Специфика его творчества состояла, в частности в том, что его
художественный код не исчерпывался урбанистической тематикой -
качеством, столь показательным для традиции ХХ века. Его
материал, насыщенный космогонией уходит за пределы города,
архетипы и мифологемы непосредственно ткут плоть текста,
реализуясь в системе символов и других поэтических категорий.
"Основная форма выявления архетипов - "сны", видения и иные
типы иррационального сознания. На базе примитивных
архетипических связей образуются мифологемы внешнего и
внутреннего культурного пространства, модели бинарных
оппозиций, культура стихий, ситуации" ( 32, 5) . Все это
составляет основу мифомышления.
В изучении такого явления, как Д.Моррисон на сцене, я
постаралась сосредоточить внимание на мифопоэтическом аспекте
его творчества, утверждавшем мифологизм на подмостках
современной Америки.
В целом миф описывает различные проявления священного в
мире. Архаические цивилизации толковали его как подлинное
событие, бывшее реально, в действительности. Обозначение мифа
как "вымысла", того, чего не существует, принадлежит грекам.
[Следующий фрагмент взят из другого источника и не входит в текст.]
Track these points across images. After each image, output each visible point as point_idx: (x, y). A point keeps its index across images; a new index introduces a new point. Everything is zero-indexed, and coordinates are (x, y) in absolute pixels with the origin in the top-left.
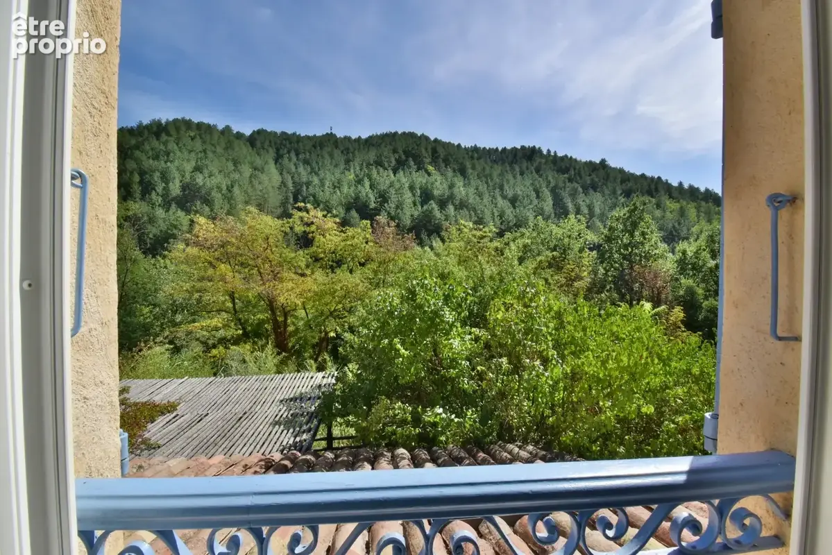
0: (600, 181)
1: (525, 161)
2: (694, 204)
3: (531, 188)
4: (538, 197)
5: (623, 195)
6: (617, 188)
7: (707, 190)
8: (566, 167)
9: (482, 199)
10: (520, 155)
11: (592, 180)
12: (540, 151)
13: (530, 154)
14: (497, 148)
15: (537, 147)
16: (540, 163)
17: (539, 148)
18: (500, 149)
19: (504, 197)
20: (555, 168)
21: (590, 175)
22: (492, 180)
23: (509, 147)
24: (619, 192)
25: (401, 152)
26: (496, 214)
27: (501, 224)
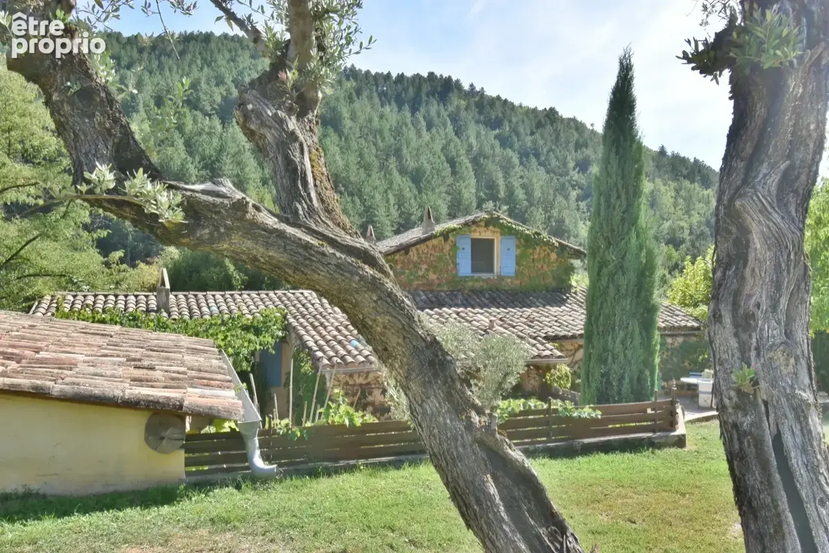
0: (545, 144)
1: (435, 102)
2: (673, 184)
3: (443, 158)
4: (454, 173)
5: (577, 170)
6: (569, 158)
7: (696, 161)
8: (497, 117)
9: (369, 176)
10: (426, 88)
11: (534, 142)
12: (458, 85)
13: (444, 88)
14: (389, 74)
15: (454, 79)
16: (458, 108)
17: (458, 81)
18: (394, 75)
19: (403, 171)
20: (482, 118)
21: (532, 133)
22: (383, 139)
23: (409, 74)
24: (571, 164)
25: (229, 83)
26: (392, 201)
27: (400, 216)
Именно они противопоставили Миф Логосу и Истории, то есть
объявили победу "документа" (письменного) над пережитым опытом.
Однако, "философский гений греков принимал самое главное в
мифологическом мышлении: возвращение к истокам, циклическое
видение космической и человеческой жизни...Вряд ли стоит
говорить об уничтожении мифомышления."(44, 116).
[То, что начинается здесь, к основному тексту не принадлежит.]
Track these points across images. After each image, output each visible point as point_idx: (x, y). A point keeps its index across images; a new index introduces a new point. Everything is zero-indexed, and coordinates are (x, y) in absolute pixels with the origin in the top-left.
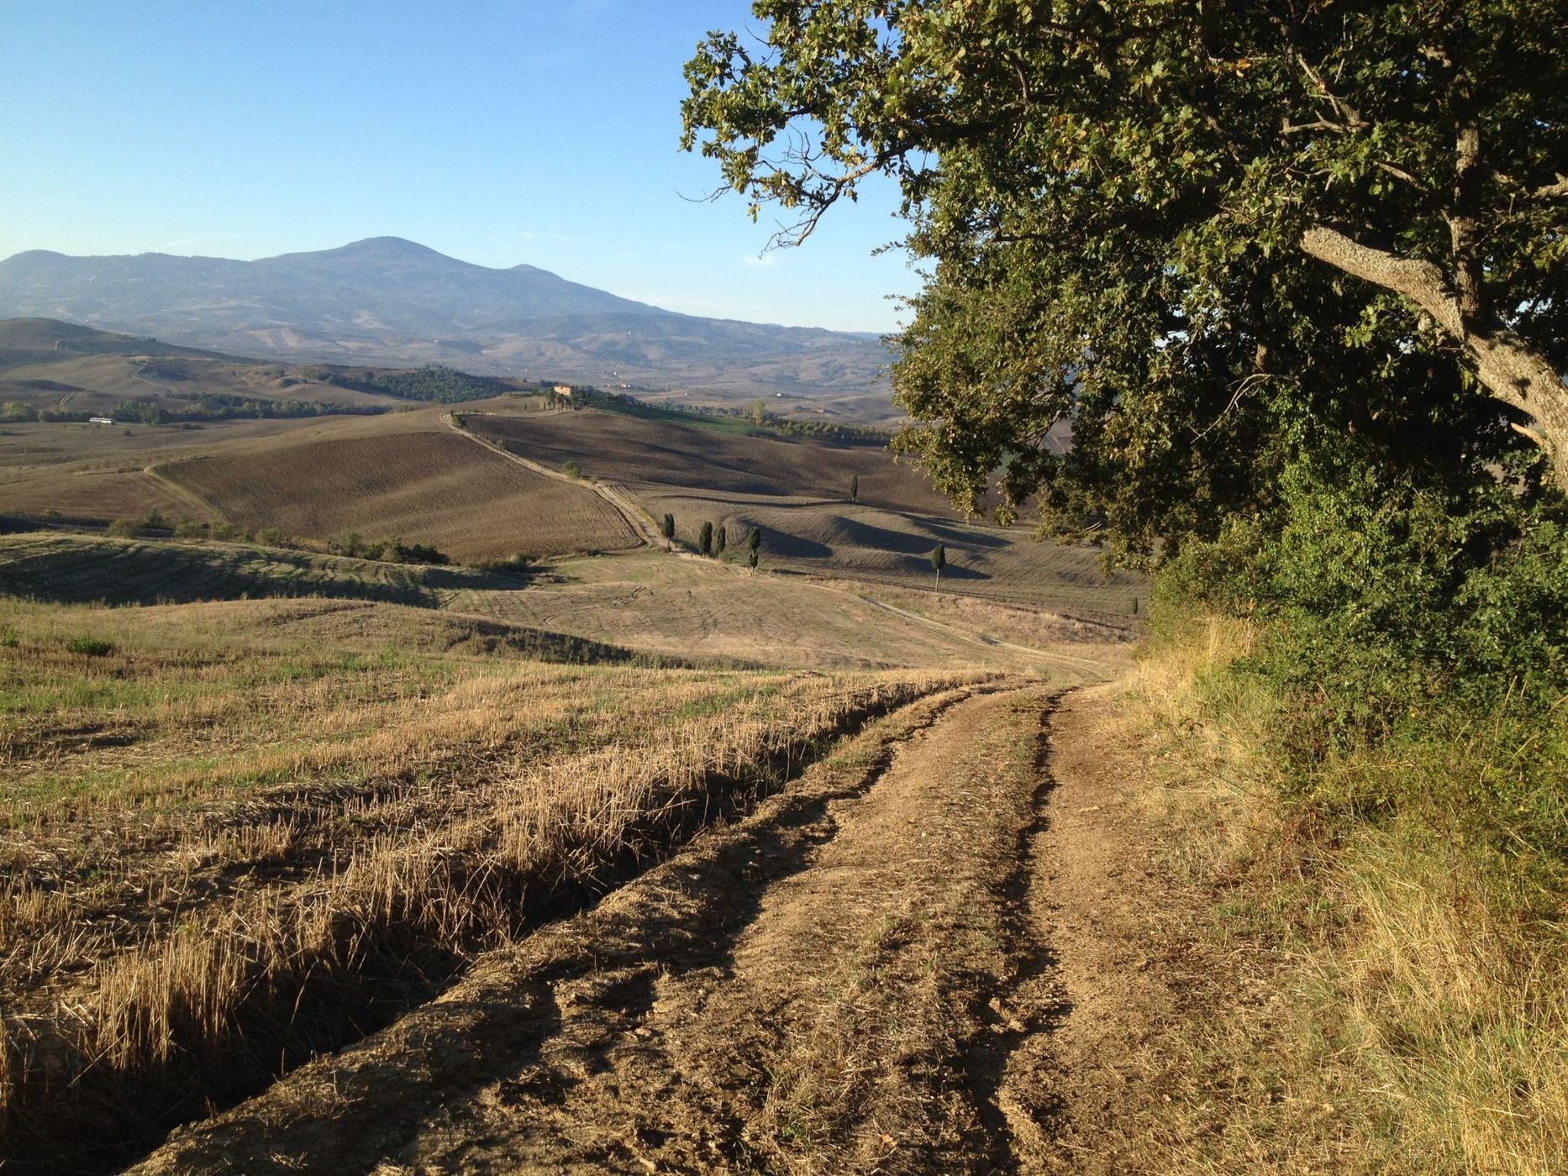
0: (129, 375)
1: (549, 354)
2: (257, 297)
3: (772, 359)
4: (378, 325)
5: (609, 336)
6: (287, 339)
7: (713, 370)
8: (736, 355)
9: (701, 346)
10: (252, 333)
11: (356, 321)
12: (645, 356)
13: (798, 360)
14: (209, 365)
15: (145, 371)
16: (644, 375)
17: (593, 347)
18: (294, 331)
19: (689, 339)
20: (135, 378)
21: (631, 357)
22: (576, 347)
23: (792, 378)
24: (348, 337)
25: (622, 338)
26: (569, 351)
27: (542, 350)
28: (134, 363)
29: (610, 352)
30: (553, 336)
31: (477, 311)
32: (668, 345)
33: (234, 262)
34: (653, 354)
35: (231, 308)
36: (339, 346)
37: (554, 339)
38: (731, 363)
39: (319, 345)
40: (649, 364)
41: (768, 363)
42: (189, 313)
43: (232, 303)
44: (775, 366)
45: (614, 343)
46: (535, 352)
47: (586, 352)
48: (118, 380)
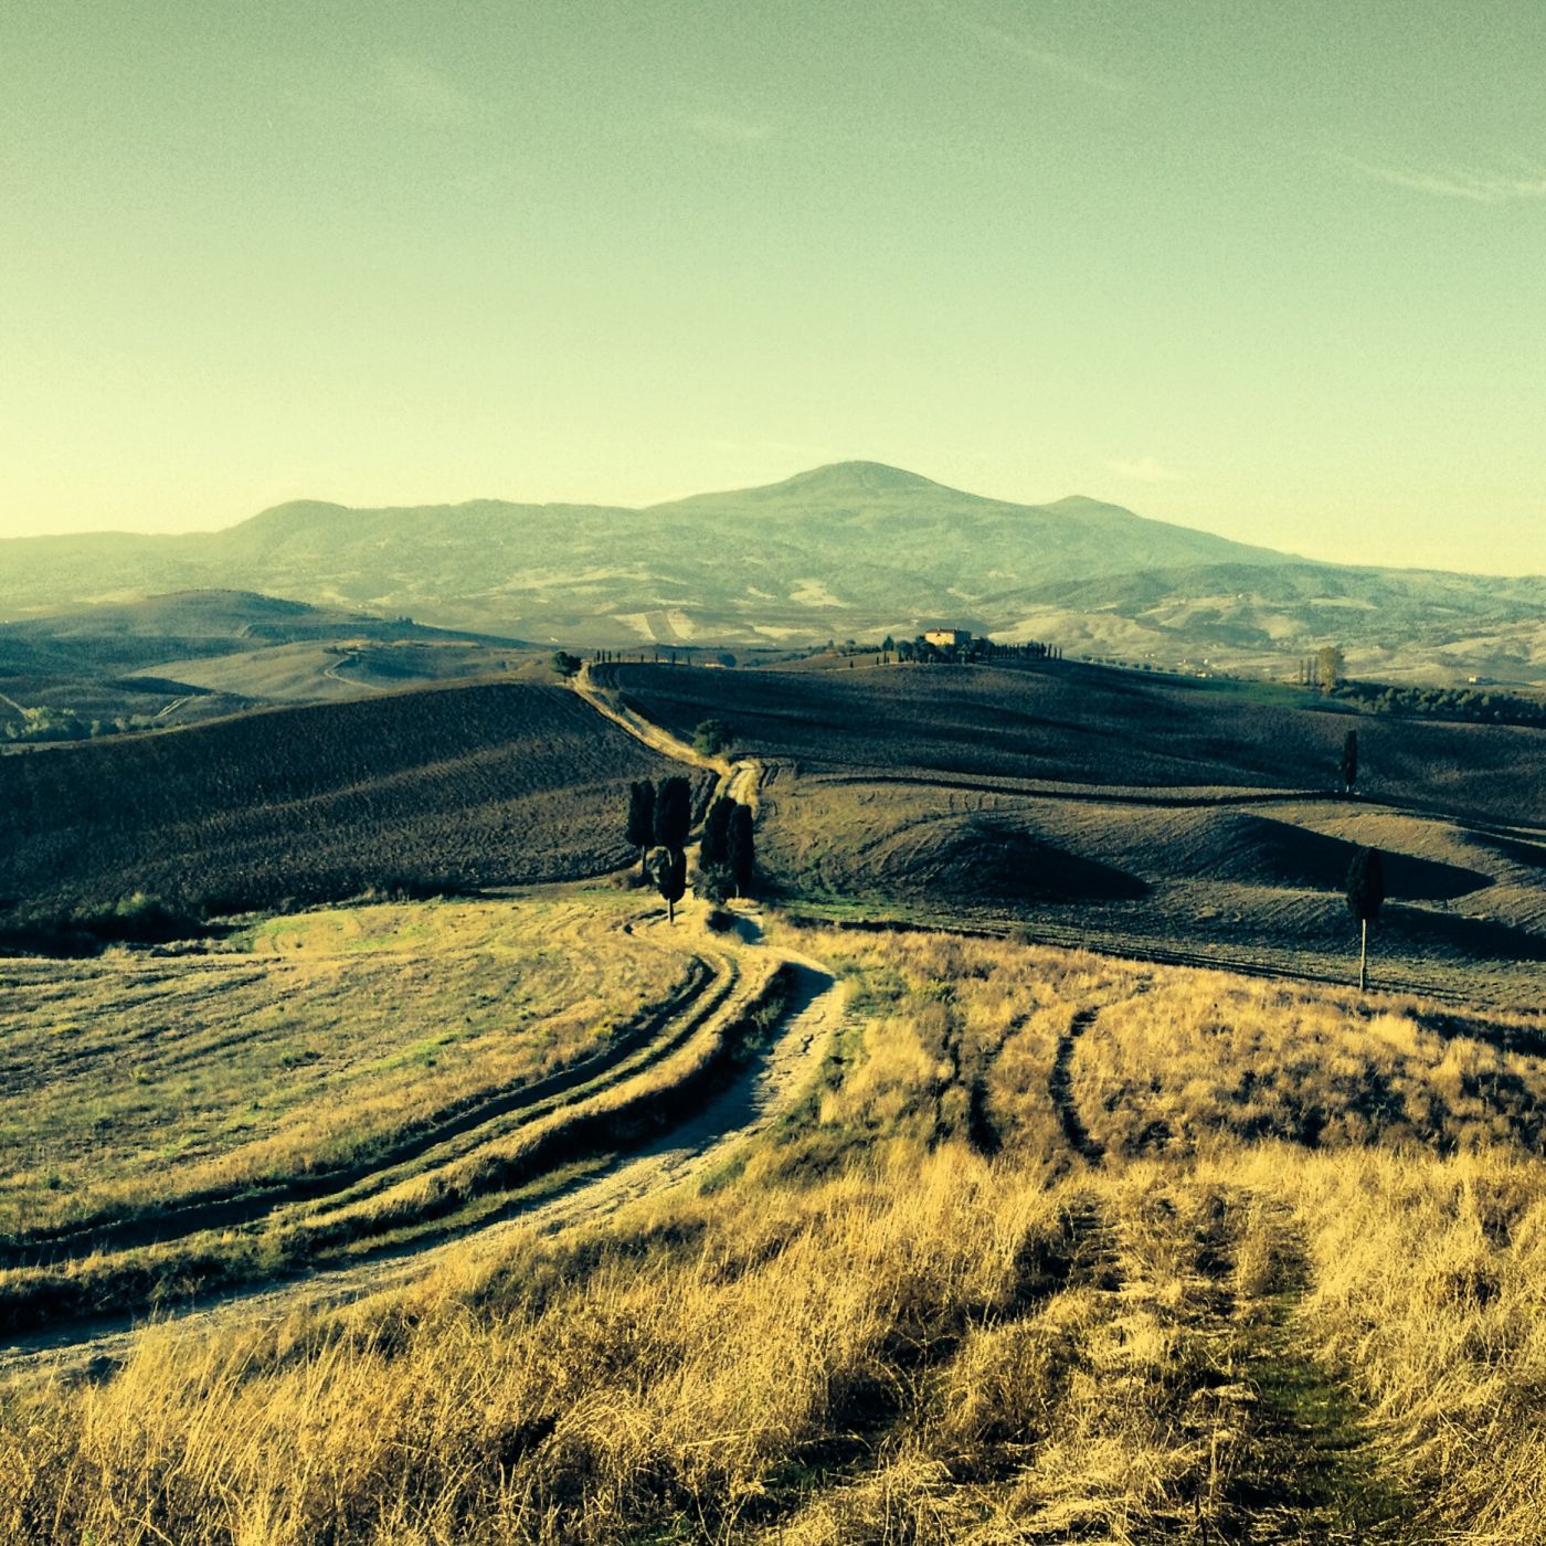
0: (320, 671)
1: (1098, 635)
2: (641, 564)
3: (1484, 630)
4: (831, 601)
5: (1205, 603)
6: (674, 627)
7: (1377, 651)
8: (1422, 626)
9: (1362, 613)
10: (619, 618)
11: (795, 596)
12: (1264, 634)
13: (1529, 629)
14: (462, 654)
15: (351, 663)
16: (1254, 663)
17: (1177, 621)
18: (688, 613)
19: (1343, 602)
20: (330, 674)
21: (1241, 633)
22: (1150, 623)
23: (1518, 660)
24: (773, 619)
25: (1224, 604)
26: (1132, 628)
27: (1089, 629)
28: (335, 651)
29: (1206, 627)
30: (1114, 606)
31: (992, 574)
32: (1306, 613)
33: (612, 510)
34: (1279, 628)
35: (599, 583)
36: (759, 635)
37: (1114, 611)
38: (1412, 637)
39: (725, 634)
40: (1270, 644)
41: (1473, 636)
42: (532, 592)
43: (602, 574)
44: (1486, 640)
45: (1215, 614)
46: (1076, 633)
47: (1163, 629)
48: (295, 680)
Прежде, чем предложить ряд конкретных наблюдений, следует
заметить, что под мифопоэтикой понимается не только целый
комплекс понятий ("мифологема", "архетип", "поэтический
космос") или система мифов, но и особый тип мышления
(мифомышление), и ритуал. Космогония и эсхатология являются
основными мотивами мифологического сознания, а его драматургия
строится на борьбе Хаоса и Космоса. Мифомышление сохраняет
древнейшие формы восприятия мира в их синкретизме,
отождествляет микро- и макрокосм, несет в себе идею
циклического возрождения. Ведущим свойством этой модели мира
является все-сакральность. Мифологемы в системе мифопоэтики
выполняют функцию знаков-заместителей целостных ситуаций и
сюжетов, и уже по нескольким из них возможно реконструировать
поэтический космос автора, поскольку они органически
взаимосвязаны и взаимодополняемы. "Основным способом описания
семантики мифопоэтической модели мира служит система мифологем
и бинарных оппозиций.., охватывающая структуру пространства
(земля-небо, верх-низ и т.д.), времени (день-ночь), оппозиции
социального и культурного ряда (жизнь-смерть, свой-чужой)".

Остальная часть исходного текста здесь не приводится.